Maïa et son frère Jean-Selim, de deux ans son aîné, éprouvaient une grande admiration pour leur père. Ingénieur agronome d'origine égyptienne, il travaillait à la FAO pour le compte de l'ONU et multipliait les missions. Les deux enfants vécurent à l'étranger, en particulier en Chine et en Italie, et ne découvrirent la France que vers douze, quatorze ans, pour poursuivre leurs études. Homme courageux et doux, ils rêvaient leur père comme un aventurier. Maïa n'attendait que ses retours, comme le confirme sa mère : « Dès qu'il était là tu vivais à nouveau ». Elle avait quatorze ans lorsqu'il décéda seul à Pékin d'une crise cardiaque.

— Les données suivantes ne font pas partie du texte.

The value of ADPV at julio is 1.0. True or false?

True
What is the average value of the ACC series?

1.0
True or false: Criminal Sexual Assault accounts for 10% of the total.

Cette mort fut pour les deux enfants un tsunami, mais non pour leur mère. Partie en Chine pour rapatrier le corps du défunt « elle n'est jamais complètement revenue » et « tous les jours elle disparaissait un peu plus » déplore sa fille. « Elle a quitté notre navire en même temps que lui ». La mère s'est éloignée de plus en plus de ses enfants pour s'investir dans des activités professionnelles et refaire sa vie à Rome avec Giorgio. La famille, leur « boussole », fut à jamais brisée. L'auteur ne cache pas sa rancoeur à l'égard de sa mère : « sa sacro-sainte liberté était notre entrave » regrette-t-elle.
En conséquence, privés d'une vraie présence parentale, Jean et Maïa se sont soutenus l'un l'autre en une relation très fusionnelle jusqu'au sortir de l'adolescence. On peut ainsi comprendre la violence du traumatisme qui frappa l'auteur lorsqu'elle apprit la mort de son frère, victime d'un attentat en Irak. Mais elle ne sombra pas dans le désespoir : elle attendait sa seconde fille, sa belle-soeur avait accouché d'un garçon : son frère vivrait encore !
En poste à l'ONU ou en service dans l'humanitaire, le père et le frère de l'auteure ont donné leur vie pour en sauver d'autres. Maïa et sa belle-sœur auront à cœur d'enseigner leurs valeurs à leurs propres enfants. Productrice d'événements culturels, Maïa Kanaan-Macaux sait varier les registres et retenir l'émotion ; on lirait avec intérêt ses prochains romans .
• Maïa Kanaan-Macaux : Avant qu'elle s'en aille. Julliard, 2020, 178 pages.